Мои слова будто повисают в наступившем молчании.
— Бойницу? И в кого стреляли?
Я закидываю руки за голову и закрываю глаза.
— В ползунов.
Восьмой снова смеется, но уже веселее.
— Ладно, понял. Ты пошутил. Так что там стряслось на самом деле?
— Они на самом деле закачали в шлюз плазму, чтобы уничтожить ползунов, которые проделали брешь в полу, а попутно зажарили считай уже мертвого идиота по фамилии Галлахер.
— Ползуны — это животные, Седьмой. Никто не станет тратить плазму на убийство животных.
— Ты, наверное, меня не расслышал. Эти животные действительно проделали брешь в полу шлюза.
— То есть, когда ты говоришь «проделали», ты имеешь в виду…
— Я имею в виду, что ползуны пробили дыру в металлическом полу, а потом стали скатывать его, как ковер.
— Скатывать? Думаешь, они… забрали пол?
Я дергаю плечом.
— Похоже на то. Планета бедна железной рудой, сам знаешь. Может, для чего-то им понадобился металл.
— Ого. — Восьмой чешет в затылке. — Подвинься.
Я освобождаю ему место, и он ложится рядом. Ощущение по-прежнему странное, но за последние двадцать четыре часа в моей жизни произошло столько странных событий, что я почти не обращаю внимания.
— Никто и не думал, что эти зверюшки безобидны, — говорит Восьмой. — Но одно дело знать, что они опасны, и совсем другое — что они способны прорвать насквозь металлическую обшивку корабля, так ведь?
— Ты не ошибся. — Я собираюсь продолжить, но вместо этого зеваю во весь рот. С позавчерашнего дня мне ни разу не удалось поспать дольше двух часов подряд. — Что там с обшивкой, я не видел, врать не буду, но дыру в полу шлюза наблюдал своими глазами. А еще наблюдал, как кучка ползунов завалила двоих вооруженных до зубов охранников и одного насмерть перепуганного биолога. Зрелище не из приятных.

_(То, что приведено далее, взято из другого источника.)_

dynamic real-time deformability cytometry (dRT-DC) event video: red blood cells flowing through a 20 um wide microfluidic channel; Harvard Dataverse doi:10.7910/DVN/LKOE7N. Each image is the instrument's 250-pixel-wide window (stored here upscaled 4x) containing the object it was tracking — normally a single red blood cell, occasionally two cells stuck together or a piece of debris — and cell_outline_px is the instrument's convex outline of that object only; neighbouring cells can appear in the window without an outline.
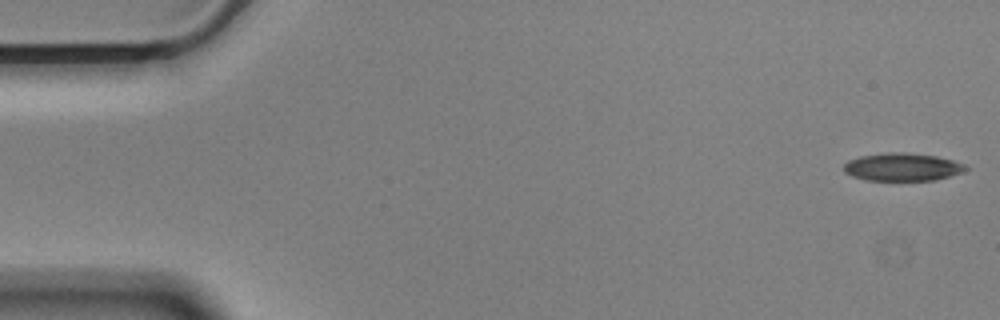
{"species": "Egyptian fruit bat (a non-hibernating species)", "species_latin": "Rousettus aegyptiacus", "temperature_condition": "cold", "stored_images_in_passage": 56, "camera_frame_rate_fps": 3000, "um_per_image_px": 0.085, "animal": {"sex": "male"}, "frame": {"image": 1, "passage_image": 1, "time_ms": 0.0, "image_size_px": [1000, 320], "cell_outline_px": [[968, 168], [960, 172], [936, 180], [864, 180], [852, 176], [844, 172], [844, 164], [848, 160], [860, 156], [888, 152], [904, 152], [936, 156], [952, 160], [964, 164]], "centroid_in_image_um": [76.65, 14.19], "position_along_channel_um": 8.3, "area_um2": 19.65}}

— Ты хочешь сказать, что видел, как ползуны прогрызают армированную броню в десять миллиметров толщиной?
— Как именно прогрызают — не видел. А вот как они ползали по этой броне, пока не повалили подготовленных и вооруженных бойцов, — да, видел. Поскольку парни погибли, нетрудно предположить, что с сантиметровой броней ползуны справились.

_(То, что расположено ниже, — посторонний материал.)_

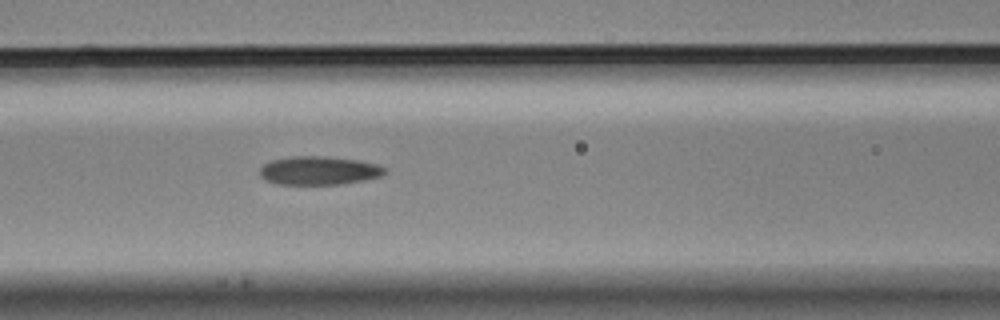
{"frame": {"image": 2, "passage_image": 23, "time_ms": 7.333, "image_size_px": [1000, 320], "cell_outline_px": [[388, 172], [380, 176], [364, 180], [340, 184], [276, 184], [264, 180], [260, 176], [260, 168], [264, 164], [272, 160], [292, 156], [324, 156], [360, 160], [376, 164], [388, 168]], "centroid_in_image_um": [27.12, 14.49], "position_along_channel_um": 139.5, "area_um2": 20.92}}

Восьмой, приподнявшись на локте, нависает надо мной.
— Но это бессмыслица! Ни один вид животных не развивает способностей, которые неприменимы в их естественной среде обитания. Для чего ледяному червю умение прогрызать броню, которая может остановить мощный заряд, выпущенный из линейного ускорителя?
— Хороший вопрос, — говорю я и снова зеваю. — И я дам тебе хороший ответ… когда проснусь.
Восьмой продолжает говорить, но его слова сливаются в мерный, усыпляющий гул. Последнее, что я помню, — как проседает и снова распрямляется матрас, когда Восьмой встает с кровати.
Уже несколько недель почти каждую ночь меня преследовал один и тот же повторяющийся… сон? Нет, скорее видение. Оно всегда настигало на границе сна и бодрствования, когда я только начинал погружаться в забытье или, наоборот, просыпаться. Еще и по этой причине я давно не сохранял данные: боялся, что во время регенерации произошел какой-то сбой в процессе, какой-то глюк. Если так и было, я не хочу, чтобы он навсегда отпечатался в моих личности и сознании.
Еще меньше мне хочется, чтобы этот глюк заметили штатные психологи и предложили полностью стереть все данные и загрузить меня с нуля.
Во сне я будто снова на Мидгарде, бегу по лесу, который тянется вдоль хребта Улльрских гор. Там есть туристическая тропа: восемьсот километров нетронутой дикой природы, горных водопадов, прекрасных видов, простирающихся насколько хватает глаз, и деревьев, выросших из семян, посаженных триста лет тому назад колонистами, которые занимались первоначальным терраформированием. Я прошел по этой тропе из конца в конец четырежды. На Мидгарде полно свободных пространств, но эти горы — самое пустынное из всех пустынных мест на планете, которая и сама по большей части представляет собой пустыню. За все время, проведенное в походах, я встретил там не больше двух-трех человек.
Я уже разбил лагерь для ночевки и сижу на бревне, уставившись в пламя костра. Пока ничего необычного, правда? Возможно, я просто тоскую по дому. Но затем я слышу звук, будто кто-то откашливается, поднимаю глаза — и напротив меня у костра сидит гигантская гусеница шелкопряда.